Copy out the part of the lines that opens with the line containing "Drei junge Menschen sterben bei" and closes with the line containing "CANCIÓN ANUNCIO C", both included, leaving the pictures out.

### Provided records

+--

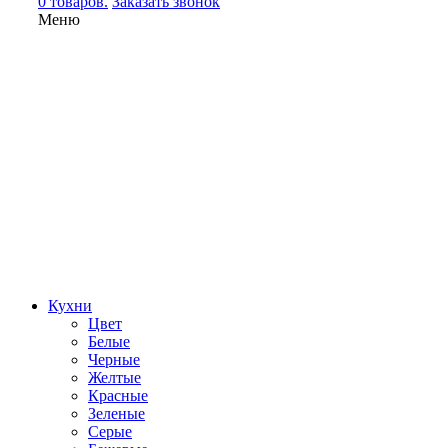
0 товаров.
Заказать звонок
Меню
Кухни
Цвет
Белые
Черные
Желтые
Красные
Зеленые
Серые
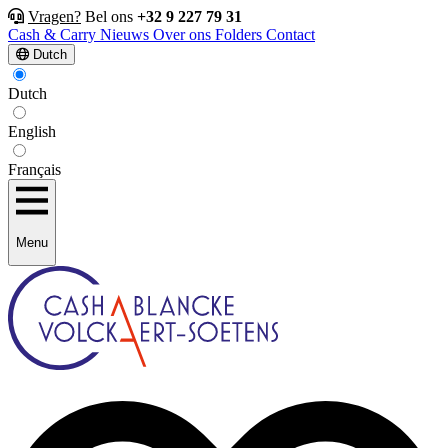
Vragen?
Bel ons
+32 9 227 79 31
Cash & Carry
Nieuws
Over ons
Folders
Contact
Dutch
Dutch
English
Français
Menu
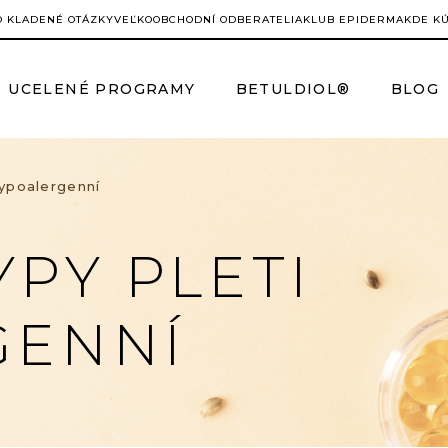
O KLADENÉ OTÁZKY
VEĽKOOBCHODNÍ ODBERATELIA
KLUB EPIDERMA
KDE K
UCELENÉ PROGRAMY
BETULDIOL®
BLOG
Hypoalergenní
PY PLETI
GENNÍ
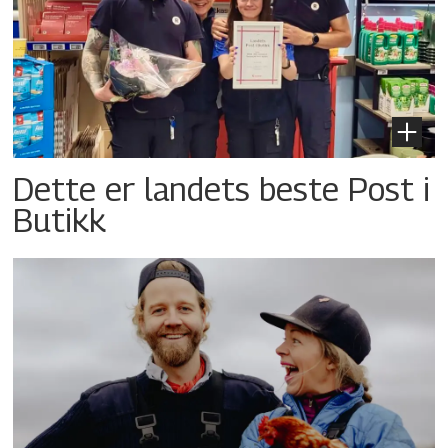
Dette er landets beste Post i
Butikk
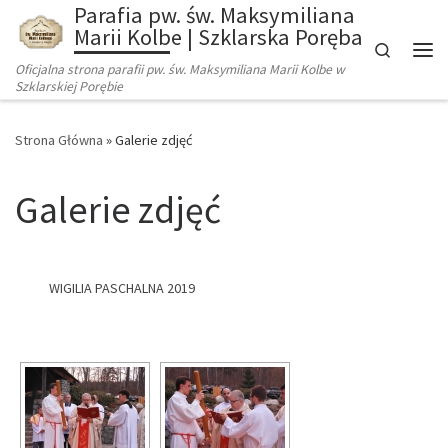
Parafia pw. św. Maksymiliana
Marii Kolbe | Szklarska Poręba
Search
Oficjalna strona parafii pw. św. Maksymiliana Marii Kolbe w
Szklarskiej Porębie
Strona Główna
»
Galerie zdjęć
Galerie zdjęć
WIGILIA PASCHALNA 2019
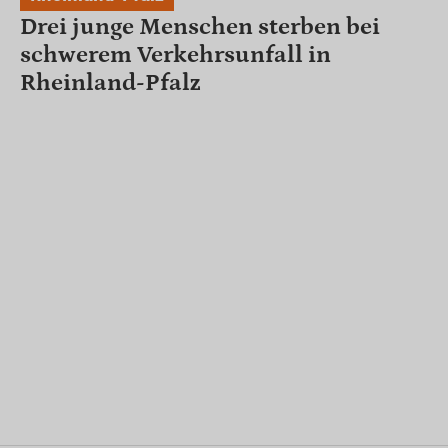
Drei junge Menschen sterben bei
schwerem Verkehrsunfall in
Rheinland-Pfalz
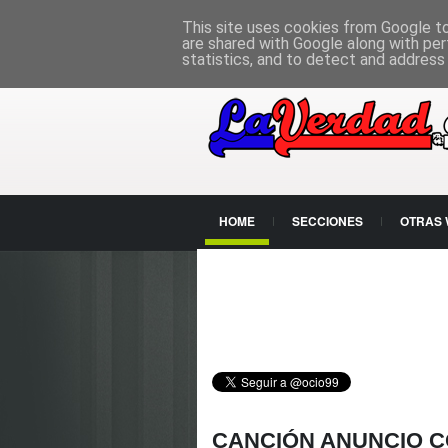
PÁGINA PRINCIPAL
This site uses cookies from Google to 
are shared with Google along with per
statistics, and to detect and address
HOME
SECCIONES
OTRAS
CONTACTO
CANCIÓN ANUNCIO C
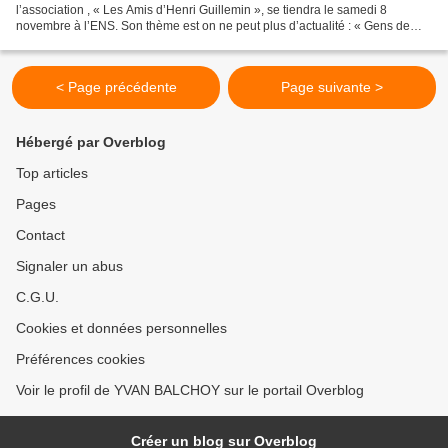
l’association , « Les Amis d’Henri Guillemin », se tiendra le samedi 8
novembre à l’ENS. Son thème est on ne peut plus d’actualité : « Gens de
biens/Gens de rien, Réalités contemporaines...
< Page précédente
Page suivante >
Hébergé par Overblog
Top articles
Pages
Contact
Signaler un abus
C.G.U.
Cookies et données personnelles
Préférences cookies
Voir le profil de YVAN BALCHOY sur le portail Overblog
Créer un blog sur Overblog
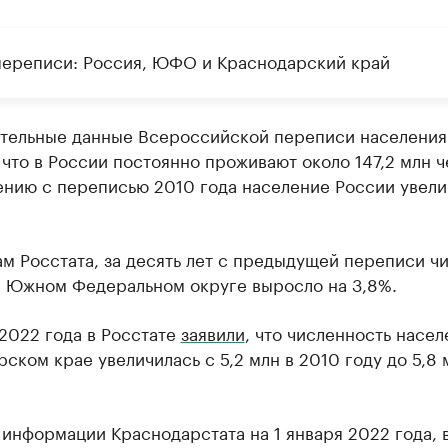
переписи: Россия, ЮФО и Краснодарский край
тельные данные Всероссийской переписи населения
 что в России постоянно проживают около 147,2 млн ч
ению с переписью 2010 года население России увели
м Росстата, за десять лет с предыдущей переписи ч
в Южном Федеральном округе выросло на 3,8%.
2022 года в Росстате
заявили
, что численность насел
ском крае увеличилась с 5,2 млн в 2010 году до 5,8 
информации Краснодарстата на 1 января 2022 года, 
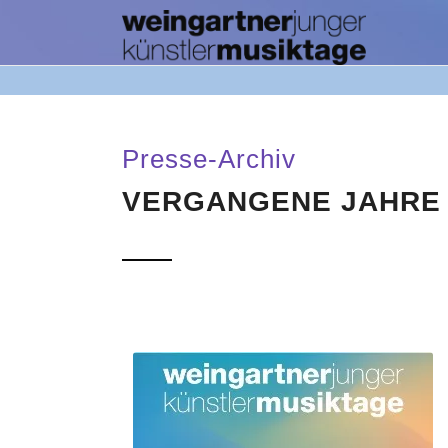
Presse-Archiv
VERGANGENE JAHRE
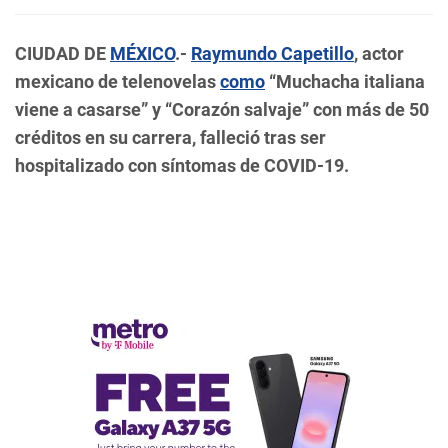
CIUDAD DE
MÉXICO
.-
Raymundo Capetillo
, actor
mexicano de telenovelas
como
“Muchacha italiana
viene a casarse” y “Corazón salvaje” con más de 50
créditos en su carrera, falleció tras ser
hospitalizado con síntomas de COVID-19.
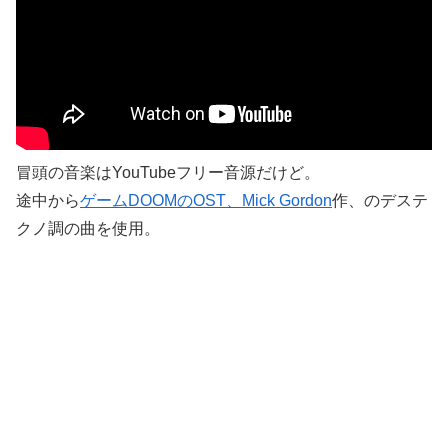
冒頭の音楽はYouTubeフリー音源だけど。
途中から
ゲームDOOMのOST、Mick Gordon
作、のデステ
クノ調の曲を使用。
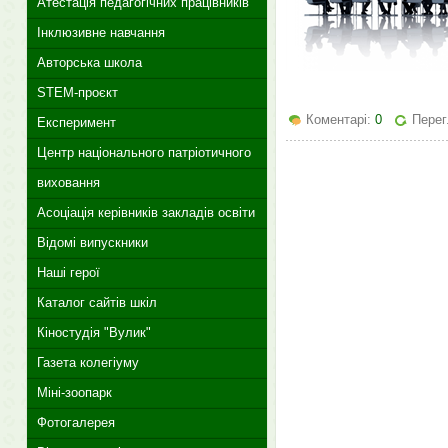
Атестація педагогічних працівників
Інклюзивне навчання
Авторська школа
STEM-проєкт
Коментарі:
0
Перег
Експеримент
Центр національного патріотичного
виховання
Асоціація керівників закладів освіти
Відомі випускники
Наші герої
Каталог сайтів шкіл
Кіностудія "Вулик"
Газета колегіуму
Міні-зоопарк
Фотогалерея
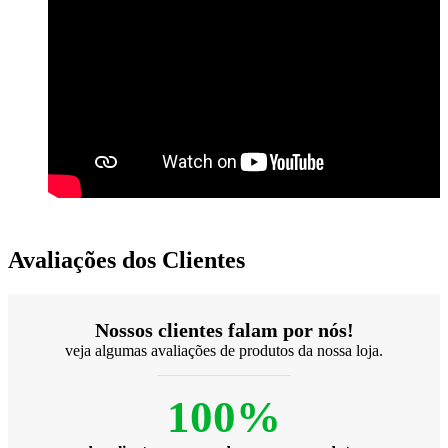
Avaliações dos Clientes
Nossos clientes falam por nós!
veja algumas avaliações de produtos da nossa loja.
100%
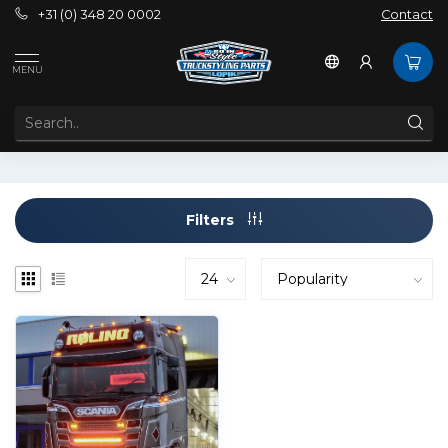
+31 (0) 348 20 0002
Contact
Tags
car
MENU
PRODUCTS TAGGED WITH CAR
Filters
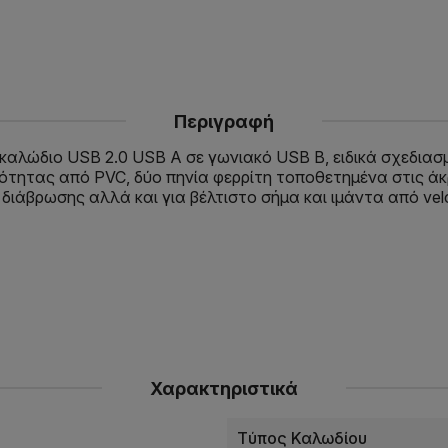
Περιγραφή
d, καλώδιο USB 2.0 USB A σε γωνιακό USB B, ειδικά σχεδι
ότητας από PVC, δύο πηνία φερρίτη τοποθετημένα στις άκ
διάβρωσης αλλά και για βέλτιστο σήμα και ιμάντα από vel
Χαρακτηριστικά
Tύπος Καλωδίου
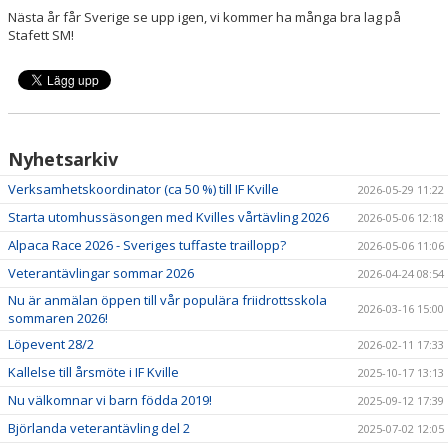
Nästa år får Sverige se upp igen, vi kommer ha många bra lag på
Stafett SM!
Nyhetsarkiv
Verksamhetskoordinator (ca 50 %) till IF Kville
2026-05-29 11:22
Starta utomhussäsongen med Kvilles vårtävling 2026
2026-05-06 12:18
Alpaca Race 2026 - Sveriges tuffaste traillopp?
2026-05-06 11:06
Veterantävlingar sommar 2026
2026-04-24 08:54
Nu är anmälan öppen till vår populära friidrottsskola
2026-03-16 15:00
sommaren 2026!
Löpevent 28/2
2026-02-11 17:33
Kallelse till årsmöte i IF Kville
2025-10-17 13:13
Nu välkomnar vi barn födda 2019!
2025-09-12 17:39
Björlanda veterantävling del 2
2025-07-02 12:05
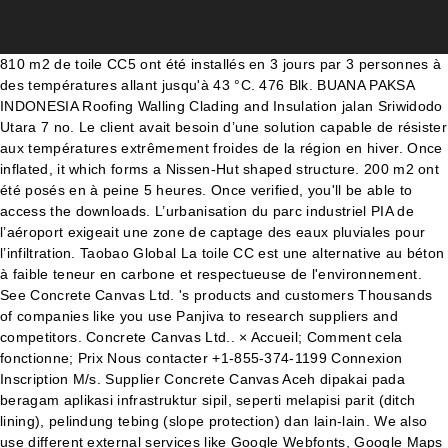
810 m2 de toile CC5 ont été installés en 3 jours par 3 personnes à des températures allant jusqu'à 43 °C. 476 Blk. BUANA PAKSA INDONESIA Roofing Walling Clading and Insulation jalan Sriwidodo Utara 7 no. Le client avait besoin d’une solution capable de résister aux températures extrêmement froides de la région en hiver. Once inflated, it which forms a Nissen-Hut shaped structure. 200 m2 ont été posés en à peine 5 heures. Once verified, you'll be able to access the downloads. L’urbanisation du parc industriel PIA de l’aéroport exigeait une zone de captage des eaux pluviales pour l’infiltration. Taobao Global La toile CC est une alternative au béton à faible teneur en carbone et respectueuse de l'environnement. See Concrete Canvas Ltd. 's products and customers Thousands of companies like you use Panjiva to research suppliers and competitors. Concrete Canvas Ltd.. × Accueil; Comment cela fonctionne; Prix Nous contacter +1-855-374-1199 Connexion Inscription M/s. Supplier Concrete Canvas Aceh dipakai pada beragam aplikasi infrastruktur sipil, seperti melapisi parit (ditch lining), pelindung tebing (slope protection) dan lain-lain. We also use different external services like Google Webfonts, Google Maps and external Video providers. | Showroom Like most other websites Concrete Canvas uses cookies. Cement mix is trapped in a flexible 3D fabric, backed with a waterproof layer. Ltd.,, un fournisseur basé aux India. L’objectif principal était de prévenir les dommages causés aux pentes par l’érosion dans une réserve d’eau de pluie. Une portion de culée de pont, initialement installée avec un système de géogrilles, nécessitait une protection contre l’érosion. Concrete Canvas is widely used as a cheaper alternative to non-structural shotcrete. A wide variety of concrete canvas options are available to you, There are 1,632 suppliers who sells concrete canvas on Alibaba.com, mainly located in Asia. 1 680 m2 de toile CC13 ont été posés en 3 jours, là où 1 mois est nécessaire pour les solutions plus conventionnelles. Please be aware that this might heavily reduce the functionality and appearance of our site. You can read about our cookies and privacy settings in detail on our Privacy Policy Page. © 1999-2019 Alibaba.com. Suivez les activités d'expédition futures d'Concrete Canvas Ltd. Geofabrics Australasia Pty Ltd (Geofabrics), the Australasian leader in geosynthetics, today entered into a distributor agreement with Concrete Canvas Ltd (Concrete Canvas), the inventors of the innovative Concrete Canvas® Geosynthetic Cementitious Composite Mat (GCCM). Top countries/regions supplied by Concrete Canvas Ltd. Destination Country/Region. Concrete Canvas is part of a class of construction materials called Geosynthetic Cementitious Composite Mats (GCCMs). CC is a flexible, concrete filled geosynthetic which provides a thin and durable concrete layer when hydrated. Created specifically for erosion control, containment and shelter applications, Concrete Canvas ® (CC) products are part of a revolutionary class of new, innovative materials called Geosynthetic Cementitious Composite Mats (GCCMs). Les Notifications des Archives du Service des Douanes des États-Unis disponibles pour Concrete Canvas Ltd. Voyez les importations passées de Tecnologia De Materiales S.a., un fournisseur basé aux Peru. By baja Posted on 2020-01-08 2020-07-08. L'installation a permis de réduire les coûts du projet et de gagner de temps. Geogrid,Geocell,Geonet,Geomembrane,Geotextile,Drainage Board, hydrophilic waterstop,rubber waterstop,bridge bearing,bridge expansion joint,pvc waterstop, 3D spacer fabric,seat cushion,seat cover,air mesh,sandwich, 3d mesh,3d spacer mesh fabric,3d pad,3d pillow,3d mattress, geocell,cellular confinement system,PCA cellular confinement system,PCA geocell,geoweb, Waterproofing Rolling Materials,Waterproofing Coating, waterproof membrane,waterproof coating,waterproof powder, water repellent,fluorocarbon based water repellent,silicon based water repellent,oil based water repellent,water based water repellent. Terms of Use This website uses Cookies. You are about to download some of the more specialised technical information about Concrete Canvas. 9 250 m2 de toile CC8, et 5 520 m2 de toile CC13 ont été installés en 3 semaines par une équipe de 6 personnes. CC SHELTERS USER BENEFITS. Concrete Canvas™ is a flexible concrete impregnated fabric that hardens when hydrated to form a thin durable, water proof and fire resistant concrete layer. Les petits et gros rouleaux CC8 et CC13 choisis ont dû être livrés par hélicoptère, emprunter la voie étroite et escarpée existante n’étant pas possible. Réparation de béton Contact here for Building & Construction Material & Supplies in Mumbai, Maharashtra. Aplikasi-aplikasi seperti ini tersebar di berbagai industri mulai dari konstruksi, perkebunan, pertambangan batubara dan mineral hingga minyak dan gas. Concrete Canvas® est une couche de béton imperméable à l'eau, facile à utiliser et rapide à installer, ce qui la rend idéale pour une large gamme d'applications de contrôle de l'érosion. Une pente située entre une école primaire et une zone résidentielle, le long d’une route très fréquentée, risquait de glisser en raison du niveau élevé des précipitations et du ruissellement. Supplier Concrete Canvas Ungaran digunakan pada berbagai aplikasi infrastruktur sipil, seperti melapisi parit (ditch lining), pelindung tebing (slope protection) dan lain-lain. About product and suppliers: 2,764 concrete canvas cement products are offered for sale by suppliers on Alibaba.com, of which conveyors accounts for 5%, rubber belts accounts for 1%, and knitted fabric accounts for 1%. About product and suppliers: Concrete canvas shelter material from Alibaba.com is essential for large-scale construction projects such as building dams, grading and more. And that is what drives the cost up the most. Willow Creek est une grande mine à ciel ouvert au nord-est de la Colombie-Britannique, qui produit du charbon pour la production d’acier. - Il était indispensable de trouver une solution pour éviter un glissement de terrain. Free Shipping by Amazon. Intellectual Property Protection Concrete Canvas User Benefits. We use cookies to let us know when you visit our websites, how you interact with us, to enrich your user experience, and to customize your relationship with our website. You can also change some of your preferences. It is a flexible, concrete impregnated fabric that harden on hydration to form a thin, durable, waterproof and fire-resistant concrete layer. 3 000 m2 de toile CC5 a été installé en 5 jours sur un site isolé. - By clicking ‘I Accept’ or closing this banner and using our site, you consent to the use of cookies unless you have disabled them. La toile CC est une alternative au béton à faible teneur en carbone et respectueuse de, +44 (0) 345 680 1908 | info@concretecanvas.com, Informations relatives aux brevets et marques déposées. This is the biggest question about this material, and unfortunately this is also what holds most people back from moving forward. Registered in 2015, Shivani Resources Pvt. Rapid Install Concrete Canvas® can be laid at a rate of 200sqm/hour, up to 10 times faster than conventional concrete solutions. Colombia. Simply position the canvas and add water! Easy to Use Concrete Canvas® is available in shorter rolls that are manageable by hand for applications with limited access. La toile CC a été employée comme mesure de contrôle de l’érosion sur une pente adjacente à une portion de l’autoroute Zipaquira-Bogota, à Chinchilla. La pente, entre 5 et 12 m, était entourée d’habitations. 2 500 m2 de toile CC8 ont été installés en moins d’une semaine : une cadence 70 % plus rapide que le béton projeté ou la gunite, sans interrompre les trains. | Affiliate, Product Listing Policy Concrete Canvas® est une couche de béton imperméable à l'eau, facile à utiliser et rapide à installer, ce qui la rend idéale pour une large gamme d'applications de contrôle de l'érosion. Contrôle des mauvaises herbes Buana Paksa sanggup melayani Concrete Canvas seluruh indonesia. If you object to this, you can contact us at any time and ask us to permanently delete your data. The concrete is pre-mixed so there is no need for mixing, measuring or compacting. 125 m2 de toile CC8 ont été posés en à peine 9 heures par une équipe composée de six personnes tandis que les températures atteignaient les 35 °C. Alipay Concrete Canvas, is a concrete impregnated fabric, that once water has been added to it, it hardens in a durable waterproof & fire resistant layer. 750 m2 de toile CC8 ont été installés en 27 heures au total. Les fortes pentes et l'accès au tunnel de la gare d’Alcobendas à Madrid ont été affectées par l'érosion et l'instabilité. 1688.com CC a été choisi car il pourrait être installé rapidement, sans équipement ou personnel spécial et avec un gaspillage minimal. The unique structure of Concrete Cloth facilitates ease of installation. Department . We use cookies and similar technologies to recognise your repeat visits and preferences, as well as to measure the effectiveness of our campaigns and analyse traffic. La toile CC a été choisie pour son installation rapide et facile et son rapport coût-efficacité. All rights reserved. It allows concrete construction with minimal plant and specialist training. Sumber: Supplier Kanvas Beton atau Concrete Canvas Tabanan. Les Notifications des Archives du Service des Douanes des États-Unis disponibles pour Concrete Canvas Limited. Just add water. CCS are deployed in four stages: delivery, inflation, hydration and setting. La toile CC a été posée au bas de la pente, dans un fossé de colature spécialement pensé pour empêcher l’eau de s’écouler sur les voies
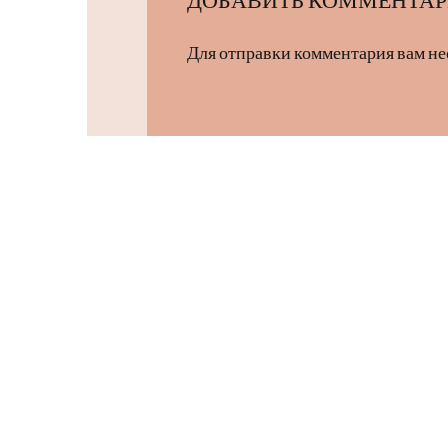
Для отправки комментария вам н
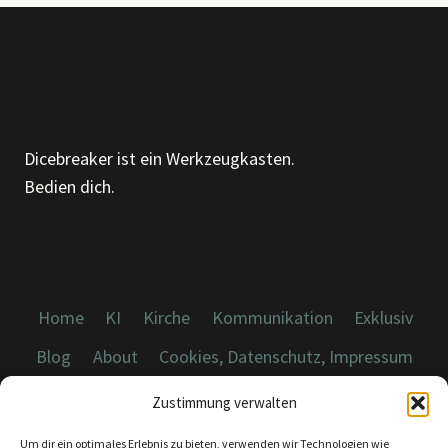
ONLINE
Dicebreaker ist ein Werkzeugkasten.
Bedien dich.
Home
KI
Kirche
Kommunikation
Exklusiv
Blog
About
Cookies, Datenschutz, Impressum
Zustimmung verwalten
Um dir ein optimales Erlebnis zu bieten, verwenden wir Technologien wie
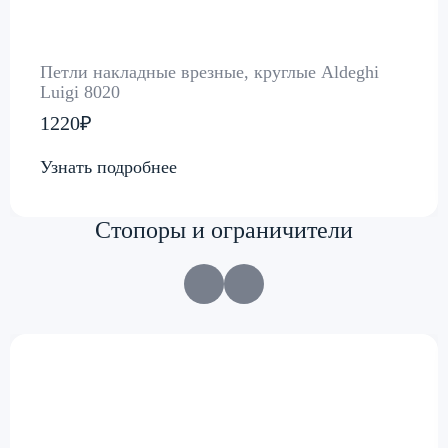
Петли накладные врезные, круглые Aldeghi
Luigi 8020
1220₽
Узнать подробнее
Стопоры и ограничители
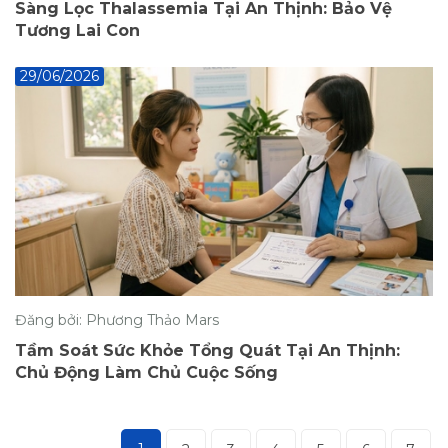
Sàng Lọc Thalassemia Tại An Thịnh: Bảo Vệ
Tương Lai Con
29/06/2026
Đăng bởi: Phương Thảo Mars
Tầm Soát Sức Khỏe Tổng Quát Tại An Thịnh:
Chủ Động Làm Chủ Cuộc Sống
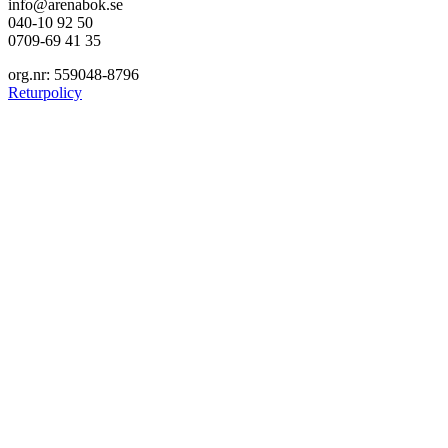
info@arenabok.se
040-10 92 50
0709-69 41 35
org.nr: 559048-8796
Returpolicy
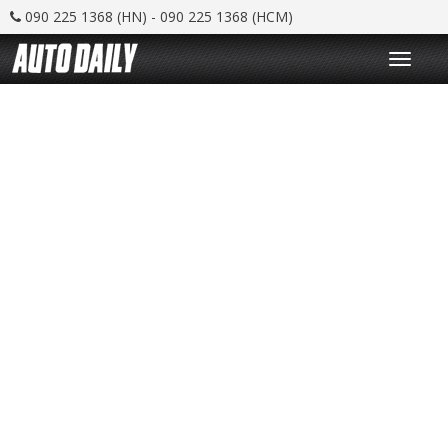
090 225 1368 (HN) - 090 225 1368 (HCM)
T
o
g
g
l
e
n
a
v
i
g
a
t
i
o
n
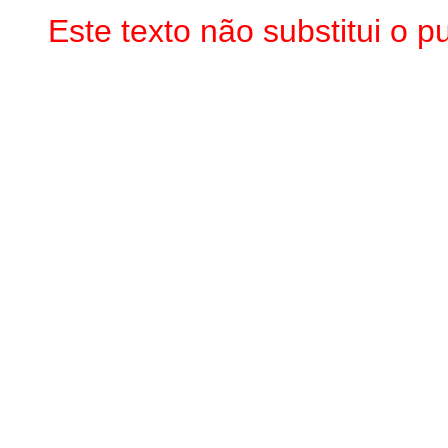
Este texto não substitui o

+--

### Reply
Drei junge Menschen sterben bei
schwerem Verkehrsunfall in
Rheinland-Pfalz
PÁGINA PRINCIPAL
This site uses cookies from Google to 
are shared with Google along with per
statistics, and to detect and address
HOME
SECCIONES
OTRAS
CONTACTO
CANCIÓN ANUNCIO C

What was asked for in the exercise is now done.